I am new to MemSQL. I have created a database and tables in MemSQL on cluster with 5 leaf nodes and 2 aggregator nodes. Spark is running on the same cluster. Everything is in default mode. Inserted data and deleted the same. select * does not return anything. But when I saw web clusterUI, each leaf nodes are still consuming around 6TB of disk space.
Disk Capacity description says "This is is amount of disk space used by MemSQL relative to total disk space available. When this is full, no snapshot, transaction logs or columnstore data can be created".
With this description, I assume that above 6TB disk space is because of MemSQL usage.
Can some please clarify
The 6TB usage might be because of MemSQL, or it might be because of Spark or some other process. MemSQL ops reports total disk usage, not disk used by MemSQL (the tooltip is slightly misleading).

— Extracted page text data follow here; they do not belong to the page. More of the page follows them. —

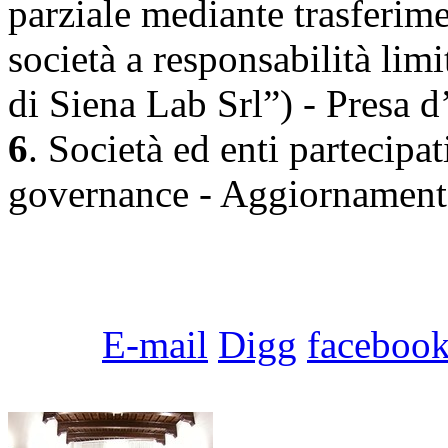
parziale mediante trasferime
società a responsabilità lim
di Siena Lab Srl”) - Presa d
6
. Società ed enti partecipa
governance - Aggiornament
E-mail
Digg
faceboo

1) Rowstore tables (tables WITHOUT a CLUSTERD COLUMNSTORE index) write logs to disk for every write. The logs are combined into snapshots when the logs become to large, and by default, we keep the last two snapshot files. Thus, it is possible that the older of the two snapshots contains the data you deleted. You can trigger a new snapshot with SNAPSHOT <dbName>
, and this will let GC cleanup the old (possibly large) ones.
2) Snapshots and logs are per database, not per table. Dropping a table will not trigger snapshot/log cleanup, but dropping the database or triggering a new snapshot will.
3) You probably shouldn't delete data directories by hand. DROP DATABASE <db_name>
will delete all data associated with that database.
For columnstore tables, the story is slightly different, but I assume "Everything is default" means no columnstore tables.